Work will begin next week on the project, which is slated for completion in early 2022, said the library system’s executive director.
The library announced plans more than a year ago to renovate Main Library, which opened as the Reuben McMillan Free Library in 1910 with financial support from philanthropist Andrew Carnegie.
Because of the coronavirus pandemic, the ceremonial groundbreaking Friday for the $25 million project was streamed on the library’s Facebook page, with only library staff, board members, representatives of the project team and reporters in attendance.
“Although this isn’t what we had envisioned for the kickoff of such a significant project, it is time to celebrate,” said David Ritchie, president of the library board of directors.
“When we started this project over a year ago, none of us could have predicted that we would be holding the groundbreaking ceremony to mark the renovation of one of Youngstown and Mahoning County’s first libraries in the midst of a global pandemic,” Fifarek said. “But we’ve been through this arc of history before.”
Just a decade after the McMillan Free Library opened, the community and the rest of the world were recovering from a different pandemic as well as the aftermath of World War I, she recounted.
“I take that as a hopeful sign because despite all of the tragedy of both historic events, we survived.

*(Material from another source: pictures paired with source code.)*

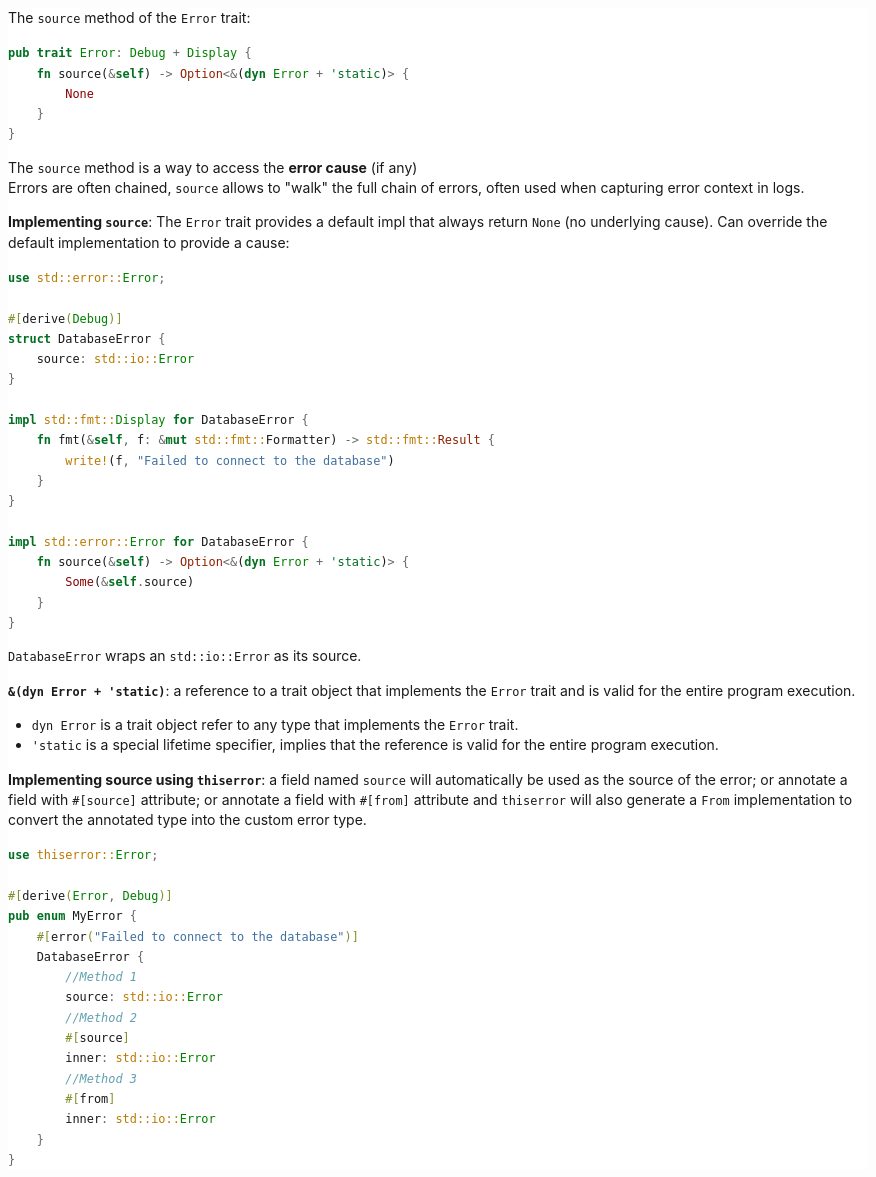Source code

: The `source` method of the `Error` trait:

```rust
pub trait Error: Debug + Display {
    fn source(&self) -> Option<&(dyn Error + 'static)> {
        None
    }
}
```

The `source` method is a way to access the **error cause** (if any)\
Errors are often chained, `source` allows to "walk" the full chain of errors, often used when capturing error context in logs.

**Implementing `source`**: The `Error` trait provides a default impl that always return `None` (no underlying cause). Can override the default implementation to provide a cause:

```rust
use std::error::Error;

#[derive(Debug)]
struct DatabaseError {
    source: std::io::Error
}

impl std::fmt::Display for DatabaseError {
    fn fmt(&self, f: &mut std::fmt::Formatter) -> std::fmt::Result {
        write!(f, "Failed to connect to the database")
    }
}

impl std::error::Error for DatabaseError {
    fn source(&self) -> Option<&(dyn Error + 'static)> {
        Some(&self.source)
    }
}
```

`DatabaseError` wraps an `std::io::Error` as its source.

**`&(dyn Error + 'static)`**: a reference to a trait object that implements the `Error` trait and is valid for the entire program execution.

- `dyn Error` is a trait object refer to any type that implements the `Error` trait.
- `'static` is a special lifetime specifier, implies that the reference is valid for the entire program execution.

**Implementing source using `thiserror`**: a field named `source` will automatically be used as the source of the error; or annotate a field with `#[source]` attribute; or annotate a field with `#[from]` attribute and `thiserror` will also generate a `From` implementation to convert the annotated type into the custom error type.

```rust
use thiserror::Error;

#[derive(Error, Debug)]
pub enum MyError {
    #[error("Failed to connect to the database")]
    DatabaseError {
        //Method 1
        source: std::io::Error
        //Method 2
        #[source]
        inner: std::io::Error
        //Method 3
        #[from]
        inner: std::io::Error
    }
}
```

The library survived and we came together as a community,” she said. “So my hope is that by the time this construction is done, we will be reaching that same point in our health cycle and be able to celebrate the opening and fully use the facility as it’s been planned.”
During the pandemic, the library has been “the No. 1 place that the parents and community members look to for something for kids to do or something for Mom and Dad to read or think about because the kids have been home,” Mayor Jamael Tito Brown said.
The project is slated to begin next week with the library’s parking lot, followed by work on the building itself this fall, Fifarek said.
Elements of the project will include an outdoor event space and flexible lawn area. The 6,000-square-foot addition to the existing building will house a new event space and culinary literacy center.
“Everybody knows how important food is to this area,” Fifarek said. “We’ll be able to celebrate the food traditions that all of our immigrant forebears have brought to our area.”
Libraries rely on the ability to reconfigure as community needs change more rapidly, said Rick Ortmeyer, principal with Bostwick Design Group of Cleveland, which is lead architect on the renovation project.
“We had the opportunity to rethink the entire plan from top to bottom and find which of the new services would belong best where,” he said. The new culinary literacy center is “a really remarkable and unique program happening in few libraries but very few at this level.”
Ortmeyer says he is impressed with the library’s decision to “to essentially give a gift back to the city of an urban park” between Main Library and St. John’s Episcopal Church to the north and reconfigure the parking to the east side of the building.
“Wick Avenue is now beautified with one less curb cut and a lot more great park space,” Ortmeyer said.
The project also will include “some limited historic renovation,” with the restoration of the front steps on the front of the building and uncovering the skylight that was covered over in the 1950s.
The chance to work on a Carnegie library represents “an incredible opportunity,” said Paul Hagman, owner of RBF CoLab and historic preservation architectural consultant on the project.
“All across the country, these libraries represented a very high level of design and quality of materials,” Hagman said. “To work with any library system, particularly one that has such a beautiful gem as its main library, it’s really been kind of a dream come true.”
Because libraries serve “as keepers of information and of knowledge have such a treasure trove of documents and photos and drawings,” he said, everything that has happened to the building over the past century has been well documented.
“The improvements that we are making here will serve our community for decades to come. We know that libraries have the ability to enrich lives, and we are proud to be making the investment in the community we serve,” Ritchie said.
“I’m proud to be part of this enduring legacy and to be here today to open the next chapter for this historic building, but I’m only the newest member in a long line of people who have made this project possible,” Fifarek added. “There have been many trustees, library directors, fiscal officers and administrative teams who have worked diligently to set aside funds so that we can do this project well and do it debt free.”